**REQUIREMENT:** Reproduce every line of the records below verbatim, from the first line through the last.

**RECORD EXCERPTS:**
☆ ☆ ☆ ☆ ☆

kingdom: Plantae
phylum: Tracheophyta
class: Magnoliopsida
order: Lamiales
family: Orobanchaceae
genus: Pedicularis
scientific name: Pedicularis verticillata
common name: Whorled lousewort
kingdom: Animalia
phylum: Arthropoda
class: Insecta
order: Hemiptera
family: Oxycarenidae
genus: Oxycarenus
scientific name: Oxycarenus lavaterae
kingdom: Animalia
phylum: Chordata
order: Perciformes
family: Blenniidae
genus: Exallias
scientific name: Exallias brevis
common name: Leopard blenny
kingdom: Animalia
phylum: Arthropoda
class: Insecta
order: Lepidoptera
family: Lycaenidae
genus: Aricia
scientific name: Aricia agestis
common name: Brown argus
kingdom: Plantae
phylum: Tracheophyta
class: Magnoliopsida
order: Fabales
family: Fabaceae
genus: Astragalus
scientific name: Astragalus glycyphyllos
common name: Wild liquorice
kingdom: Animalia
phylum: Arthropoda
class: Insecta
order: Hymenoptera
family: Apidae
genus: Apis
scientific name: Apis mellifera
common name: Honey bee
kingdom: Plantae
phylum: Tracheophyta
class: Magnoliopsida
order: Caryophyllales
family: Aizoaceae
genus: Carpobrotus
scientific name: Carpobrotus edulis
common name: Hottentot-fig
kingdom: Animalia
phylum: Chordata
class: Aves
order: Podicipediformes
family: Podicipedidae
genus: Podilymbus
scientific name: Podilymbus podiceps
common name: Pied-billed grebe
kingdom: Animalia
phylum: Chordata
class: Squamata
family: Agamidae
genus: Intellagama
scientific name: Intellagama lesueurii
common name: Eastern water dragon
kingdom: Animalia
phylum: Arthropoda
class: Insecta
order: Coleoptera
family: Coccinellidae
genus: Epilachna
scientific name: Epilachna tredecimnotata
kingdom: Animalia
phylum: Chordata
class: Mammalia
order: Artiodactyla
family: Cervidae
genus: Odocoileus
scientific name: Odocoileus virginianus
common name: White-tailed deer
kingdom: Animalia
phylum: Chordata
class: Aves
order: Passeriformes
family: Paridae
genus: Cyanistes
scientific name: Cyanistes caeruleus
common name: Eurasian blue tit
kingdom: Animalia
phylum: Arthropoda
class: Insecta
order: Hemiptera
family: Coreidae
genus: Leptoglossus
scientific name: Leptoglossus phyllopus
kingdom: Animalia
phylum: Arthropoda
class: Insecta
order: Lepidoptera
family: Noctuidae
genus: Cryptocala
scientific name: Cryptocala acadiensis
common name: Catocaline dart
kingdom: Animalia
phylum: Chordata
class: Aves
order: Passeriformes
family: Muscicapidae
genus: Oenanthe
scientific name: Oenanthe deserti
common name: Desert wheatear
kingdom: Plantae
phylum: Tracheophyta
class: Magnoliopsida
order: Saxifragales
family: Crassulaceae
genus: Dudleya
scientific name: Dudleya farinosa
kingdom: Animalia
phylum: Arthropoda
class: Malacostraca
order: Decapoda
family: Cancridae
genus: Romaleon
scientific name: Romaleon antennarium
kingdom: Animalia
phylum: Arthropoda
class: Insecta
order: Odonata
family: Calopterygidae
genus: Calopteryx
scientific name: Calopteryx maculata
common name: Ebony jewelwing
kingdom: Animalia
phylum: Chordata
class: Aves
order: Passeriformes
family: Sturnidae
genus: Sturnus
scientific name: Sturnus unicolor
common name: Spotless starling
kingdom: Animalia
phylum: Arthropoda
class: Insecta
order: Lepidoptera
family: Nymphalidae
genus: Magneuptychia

☆ ☆ ☆ ☆ ☆

**WRITTEN REPLY:**
kingdom: Plantae
phylum: Tracheophyta
class: Magnoliopsida
order: Lamiales
family: Orobanchaceae
genus: Pedicularis
scientific name: Pedicularis verticillata
common name: Whorled lousewort
kingdom: Animalia
phylum: Arthropoda
class: Insecta
order: Hemiptera
family: Oxycarenidae
genus: Oxycarenus
scientific name: Oxycarenus lavaterae
kingdom: Animalia
phylum: Chordata
order: Perciformes
family: Blenniidae
genus: Exallias
scientific name: Exallias brevis
common name: Leopard blenny
kingdom: Animalia
phylum: Arthropoda
class: Insecta
order: Lepidoptera
family: Lycaenidae
genus: Aricia
scientific name: Aricia agestis
common name: Brown argus
kingdom: Plantae
phylum: Tracheophyta
class: Magnoliopsida
order: Fabales
family: Fabaceae
genus: Astragalus
scientific name: Astragalus glycyphyllos
common name: Wild liquorice
kingdom: Animalia
phylum: Arthropoda
class: Insecta
order: Hymenoptera
family: Apidae
genus: Apis
scientific name: Apis mellifera
common name: Honey bee
kingdom: Plantae
phylum: Tracheophyta
class: Magnoliopsida
order: Caryophyllales
family: Aizoaceae
genus: Carpobrotus
scientific name: Carpobrotus edulis
common name: Hottentot-fig
kingdom: Animalia
phylum: Chordata
class: Aves
order: Podicipediformes
family: Podicipedidae
genus: Podilymbus
scientific name: Podilymbus podiceps
common name: Pied-billed grebe
kingdom: Animalia
phylum: Chordata
class: Squamata
family: Agamidae
genus: Intellagama
scientific name: Intellagama lesueurii
common name: Eastern water dragon
kingdom: Animalia
phylum: Arthropoda
class: Insecta
order: Coleoptera
family: Coccinellidae
genus: Epilachna
scientific name: Epilachna tredecimnotata
kingdom: Animalia
phylum: Chordata
class: Mammalia
order: Artiodactyla
family: Cervidae
genus: Odocoileus
scientific name: Odocoileus virginianus
common name: White-tailed deer
kingdom: Animalia
phylum: Chordata
class: Aves
order: Passeriformes
family: Paridae
genus: Cyanistes
scientific name: Cyanistes caeruleus
common name: Eurasian blue tit
kingdom: Animalia
phylum: Arthropoda
class: Insecta
order: Hemiptera
family: Coreidae
genus: Leptoglossus
scientific name: Leptoglossus phyllopus
kingdom: Animalia
phylum: Arthropoda
class: Insecta
order: Lepidoptera
family: Noctuidae
genus: Cryptocala
scientific name: Cryptocala acadiensis
common name: Catocaline dart
kingdom: Animalia
phylum: Chordata
class: Aves
order: Passeriformes
family: Muscicapidae
genus: Oenanthe
scientific name: Oenanthe deserti
common name: Desert wheatear
kingdom: Plantae
phylum: Tracheophyta
class: Magnoliopsida
order: Saxifragales
family: Crassulaceae
genus: Dudleya
scientific name: Dudleya farinosa
kingdom: Animalia
phylum: Arthropoda
class: Malacostraca
order: Decapoda
family: Cancridae
genus: Romaleon
scientific name: Romaleon antennarium
kingdom: Animalia
phylum: Arthropoda
class: Insecta
order: Odonata
family: Calopterygidae
genus: Calopteryx
scientific name: Calopteryx maculata
common name: Ebony jewelwing
kingdom: Animalia
phylum: Chordata
class: Aves
order: Passeriformes
family: Sturnidae
genus: Sturnus
scientific name: Sturnus unicolor
common name: Spotless starling
kingdom: Animalia
phylum: Arthropoda
class: Insecta
order: Lepidoptera
family: Nymphalidae
genus: Magneuptychia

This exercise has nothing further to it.